A series of logomark design explorations.

In the early parts of this process, I sketched a series of different concepts for the brand's mark or icon and iterated on the most promising ones. I had to stay away from marks that only relied on Career Canvas's initials because of the many prominent brands that already take that form (e.g. Chanel). Instead, I started with some very abstract marks but found those did not achieve the goal of communicating with people who were unfamiliar with the company.

A series of color variations and sizes for the final brand system.

After dozens of iterations, we settled on a mark that represented the artistic aspect of the brand. Importantly, the mark works in a wide variety of situations with and without accompanying logotype, as shown below. The mark can be used in greyscale, on a light background, and on a dark background.

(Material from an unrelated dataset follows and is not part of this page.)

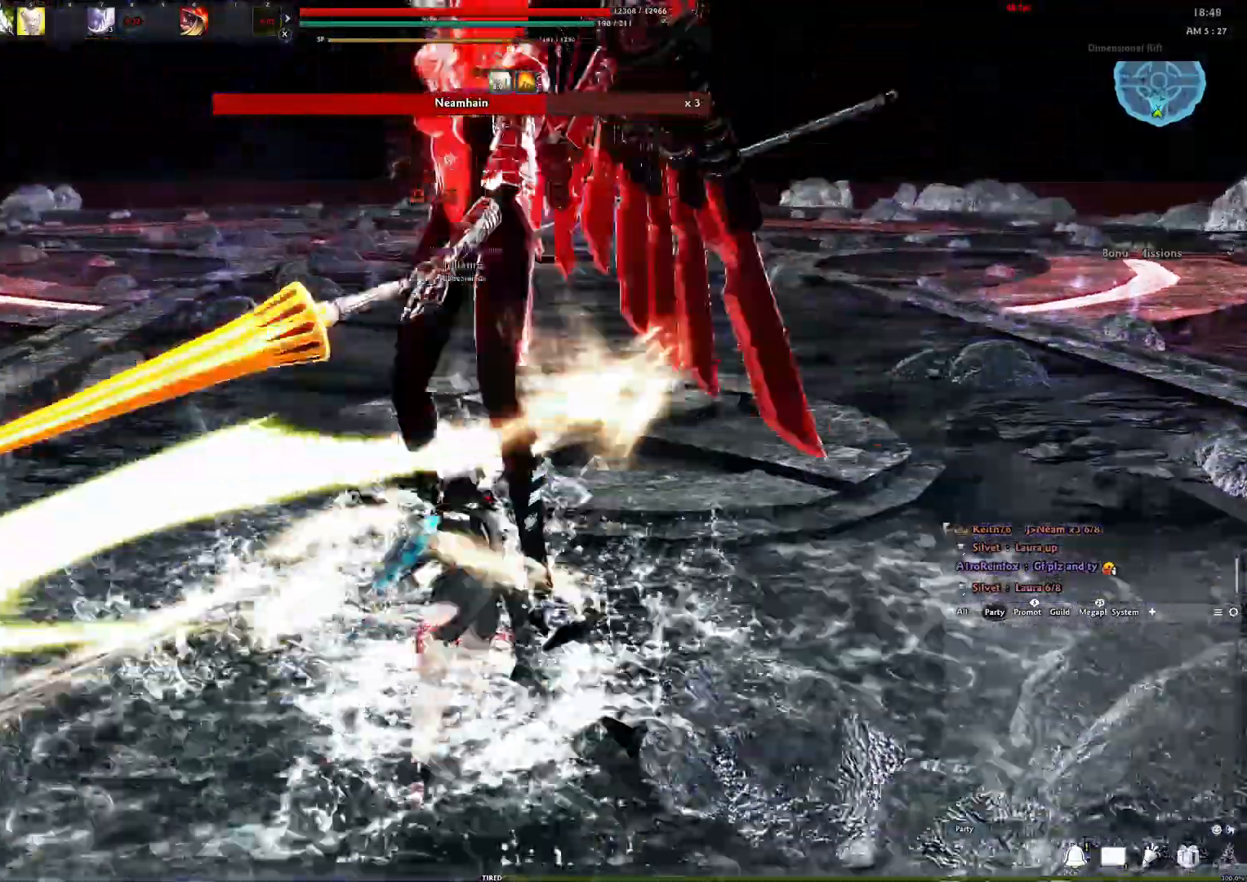
{"buttons": ["Y"], "left_stick": "down", "right_stick": "center", "events": [[17, "left_stick", "down-right"], [50, "Y", "up"], [133, "Y", "down"], [183, "left_stick", "down"], [217, "Y", "up"], [283, "Y", "down"], [367, "Y", "up"], [450, "Y", "down"]]}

This background pattern is used to add visual interest and symbolize reaching one's goals.

After settling on the mark, I continued to build a design system for the rest of the brand. This took the form of a formal style guide that covered the logo's form and usage, typography, and brand colours. This includes the mountain pattern above, which would be horizontally tiled for use on the web or in other digital and print mediums. I spent a good deal of time learning about and working through strong typography for the brand. I searched for modern, serif headings typefaces and geometric sans-serif body typefaces that were visually complementary. The typeface pairing I selected, however, was not received well by the client, but we were able to agree upon just utilising Averta, the body typeface, across all typography for the brand.

Initial typography.
Final typography.

Web Design

With the design system mostly completed, I found the site design came together quickly. In fact, I was able to design and build the initial version of the global components of the site including the header and footer as well as the homepage in only a few hours. With the design system underpinning the site's design, it was easy to quickly build pages of the site and interfaces for users, writers, and admins to track orders, respond to tickets, and update account information.

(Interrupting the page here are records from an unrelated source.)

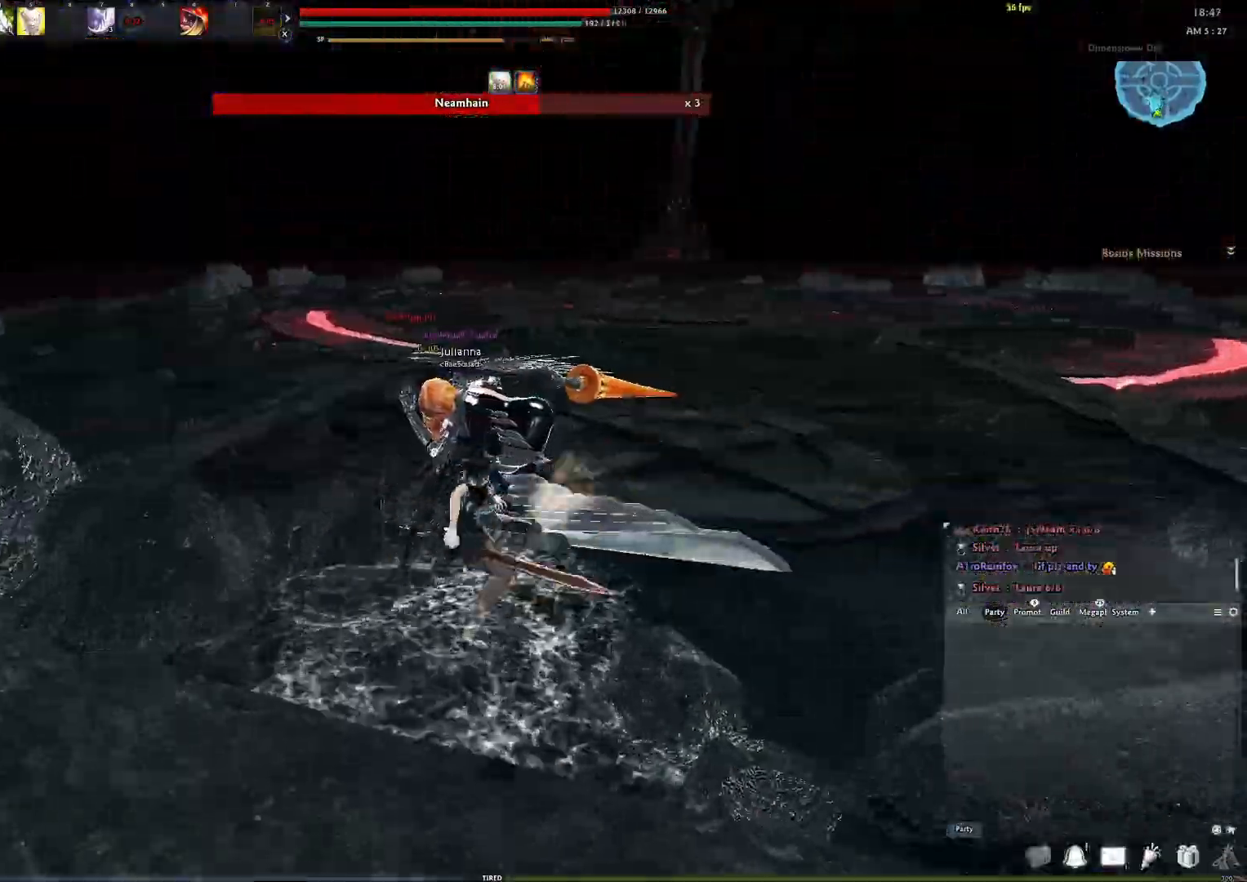
{"buttons": ["A"], "left_stick": "center", "right_stick": "center", "events": [[467, "A", "down"]]}
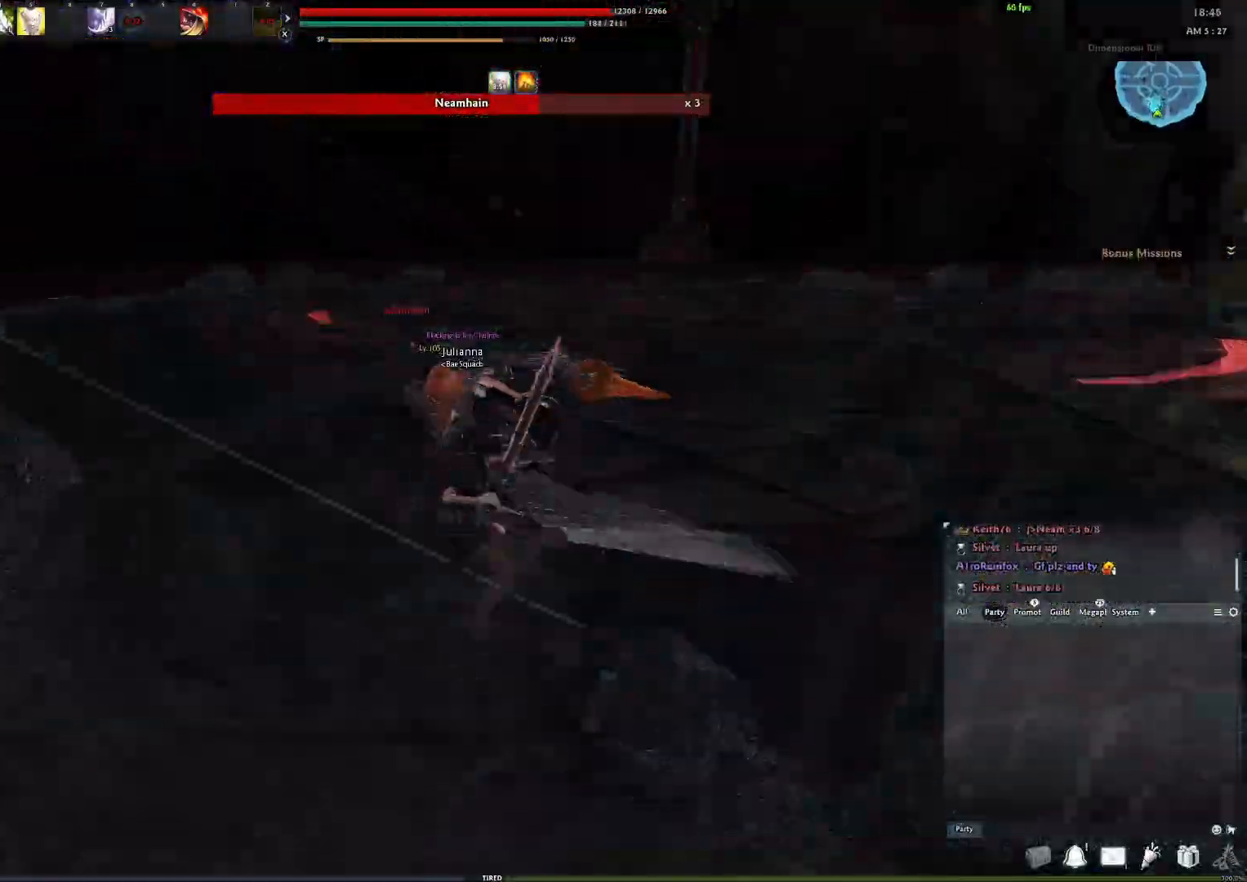
{"buttons": [], "left_stick": "center", "right_stick": "left", "events": [[67, "A", "up"], [283, "right_stick", "right"], [467, "right_stick", "left"]]}
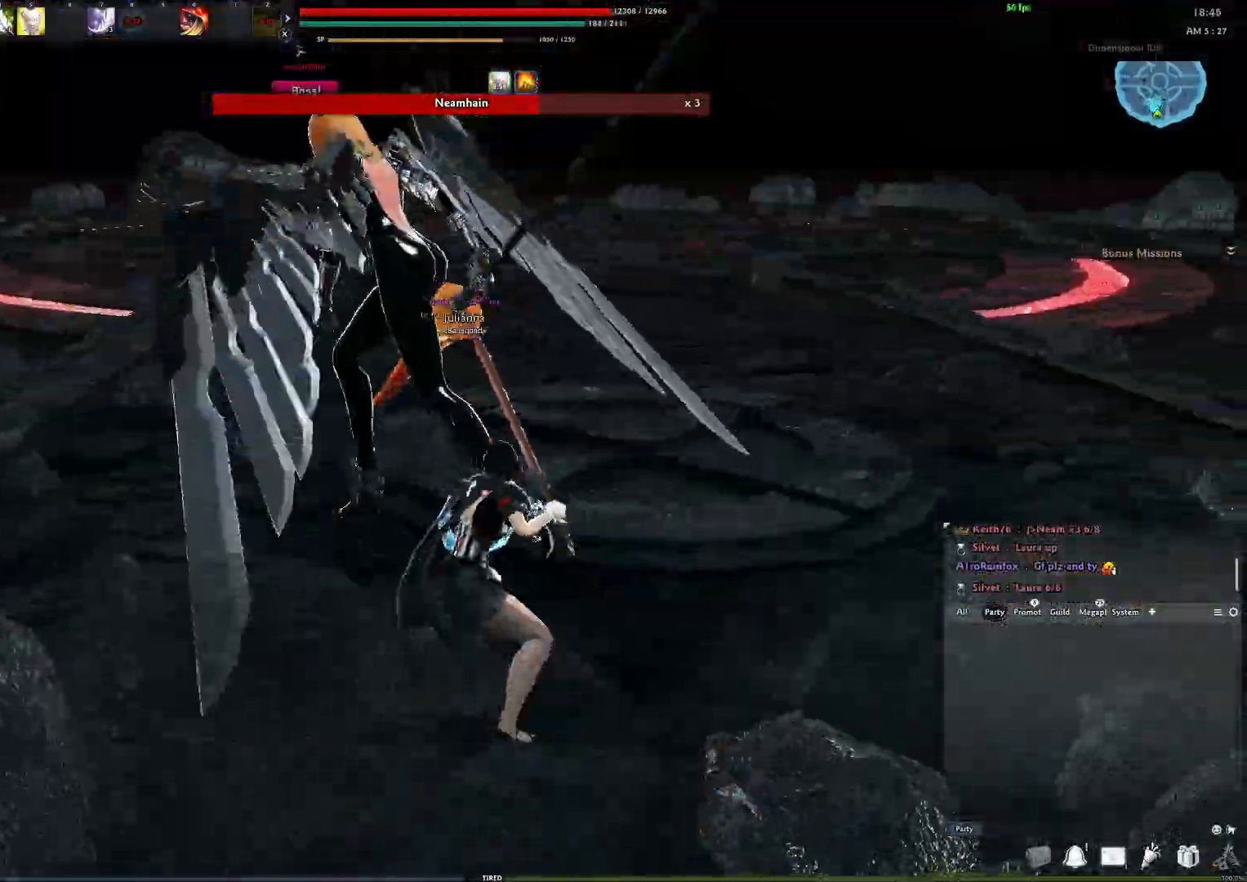
{"buttons": ["Y"], "left_stick": "center", "right_stick": "down-right", "events": [[17, "left_stick", "up"], [100, "L3", "down"], [100, "right_stick", "center"], [117, "left_stick", "up-left"], [183, "L3", "up"], [267, "L3", "down"], [267, "right_stick", "right"], [333, "L3", "up"], [333, "Y", "down"], [383, "left_stick", "center"], [383, "right_stick", "center"], [417, "Y", "up"], [500, "Y", "down"], [500, "right_stick", "down-right"]]}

I ensured the site is fully accessible for users navigating with keyboards and screen readers. Thanks especially to Heydon Pickering's Inclusive Front-End Design Patterns for inspiration and reference to this end. The entire website is also optimised for HTTP/2, with styles and scripts properly split for each page.

Rather than be an afterthought, the registered customer experience was also a focus of mine. Ensuring customers had a clear dashboard where they could review their order, change personal details, and respond to tickets is just as important as making sure the checkout flow was functional.

Furthermore, admins and writers have similar dashboards with navigation tuned to their needs. Admins, for example, see all orders on the site while writers can see tickets assigned to them.

Ticketing administration even has specifically tuned components and clean interface to ensure new and existing orders are not a chore to manage. The front-end of the site reflects the same attention to detail and, of course, a clean, responsive design.